One source of truth examples
Use implementation function signatures as the source of truth, then generate event classes from them.from abxbus import EventBus, events_suck
from pydantic import validate_call
@validate_call
def create_user(id: str | None, name: str, age: int) -> str:
return f'{name}-{age}'
@validate_call
def update_user(id: str, age: int | None = None, **extra) -> bool:
return True
events = events_suck.make_events({
'UserCreateEvent': create_user,
'UserUpdateEvent': update_user,
})
bus = EventBus('LegacyBus')
bus.on(events.UserCreateEvent, events_suck.make_handler(create_user))
bus.on(events.UserUpdateEvent, events_suck.make_handler(update_user))

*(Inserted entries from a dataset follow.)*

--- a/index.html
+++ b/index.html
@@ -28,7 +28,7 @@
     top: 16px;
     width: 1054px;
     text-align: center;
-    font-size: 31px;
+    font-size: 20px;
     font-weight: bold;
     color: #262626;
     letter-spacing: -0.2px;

UserClient = events_suck.wrap('UserClient', {'create': events.UserCreateEvent, 'update': events.UserUpdateEvent})
client = UserClient(bus=bus)
Keep the schema as the source of truth, infer implementation input types from it, and reuse the same shape in BaseEvent.extend(...).import { BaseEvent, EventBus, events_suck } from 'abxbus'
import { z } from 'zod'
const CreateUserInputSchema = z.object({
id: z.string().nullable().optional(),
name: z.string(),
age: z.number(),
})
type CreateUserInput = z.infer<typeof CreateUserInputSchema>
const UserCreateEvent = BaseEvent.extend('UserCreateEvent', {
...CreateUserInputSchema.shape,
event_result_type: z.string(),
})
const bus = new EventBus('LegacyBus')
const create_user = async (input: CreateUserInput): Promise<string> => `${input.name}-${input.age}`
bus.on(UserCreateEvent, ({ id, name, age }) => create_user({ id, name, age }))

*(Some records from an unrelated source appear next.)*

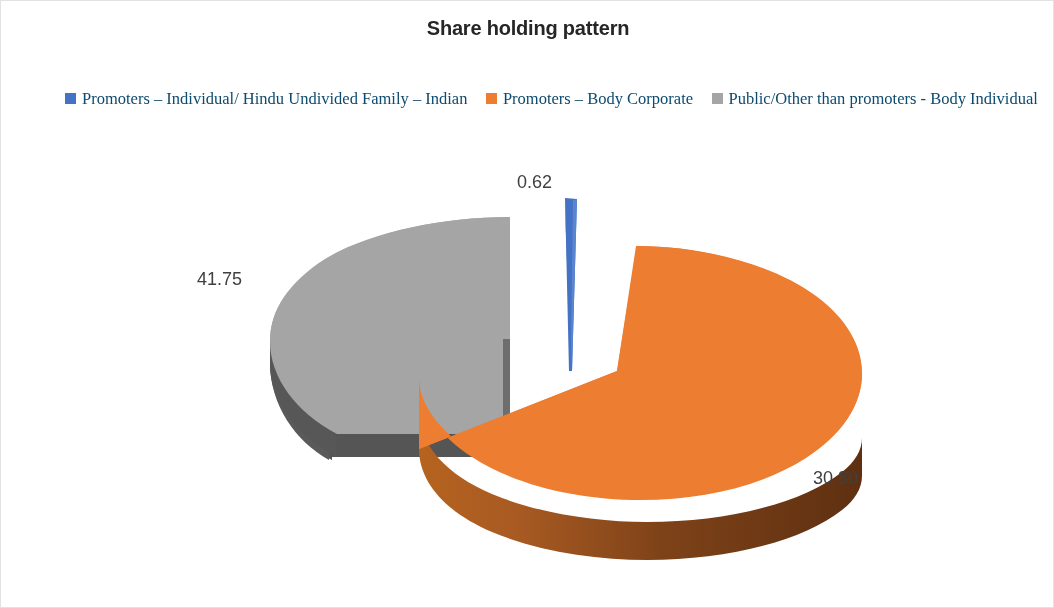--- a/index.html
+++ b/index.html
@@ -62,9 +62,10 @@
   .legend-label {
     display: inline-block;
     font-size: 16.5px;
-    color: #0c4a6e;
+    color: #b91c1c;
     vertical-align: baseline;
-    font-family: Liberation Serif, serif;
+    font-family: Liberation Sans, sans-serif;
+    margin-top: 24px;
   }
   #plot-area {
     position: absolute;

const UserClient = events_suck.wrap('UserClient', {
create: UserCreateEvent,
})
const client = new UserClient(bus)
const id = await client.create({ id: null, name: 'bob', age: 45 })

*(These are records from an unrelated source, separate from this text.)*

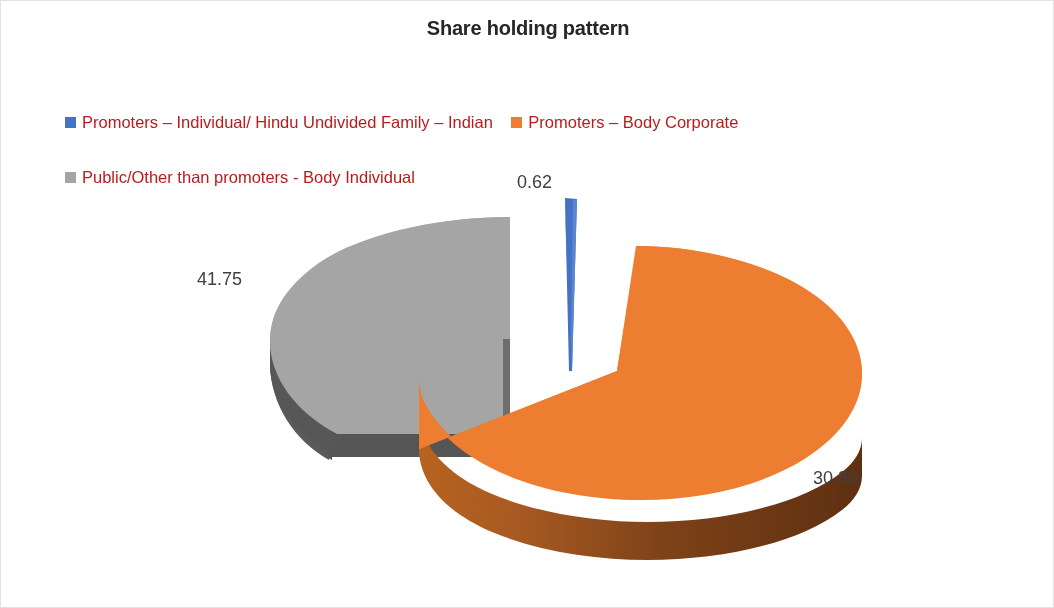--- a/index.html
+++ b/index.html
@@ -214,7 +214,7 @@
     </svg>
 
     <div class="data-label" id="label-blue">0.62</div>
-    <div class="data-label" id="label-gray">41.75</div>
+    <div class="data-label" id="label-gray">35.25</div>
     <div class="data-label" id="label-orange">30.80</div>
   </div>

Keep event payload fields and handler result types in the same event definition, then let handler signatures use the generated Rust struct directly.use abxbus_rust::{event, event_bus::EventBus};
use futures::executor::block_on;
event! {
struct UserCreateEvent {
id: Option<String>,
name: String,
age: i64,
event_result_type: String,
}
}
let bus = EventBus::new(Some("LegacyBus".to_string()));
bus.on(UserCreateEvent, |event: UserCreateEvent| async move {
Ok(format!("{}-{}", event.name, event.age))
});
let event = bus.emit(UserCreateEvent {
id: None,
name: "bob".to_string(),
age: 45,
..Default::default()
});
let completed = block_on(event.now())?;
let id = block_on(completed.event_result())?;
Related docs:
Migration playbook
- Start with
wrap(...) to clean up call-site boilerplate first.
- Use immediate execution patterns where you need function-call-like request/response behavior.
- Consolidate types with
@validate_call (Python) or z.infer (TypeScript) to avoid signature drift.
- Add timeouts/retry policies where needed, instead of forcing eventual-consistency semantics everywhere.
You do not need to choose between clean DX and events. You can keep method-shaped APIs and adopt event internals incrementally.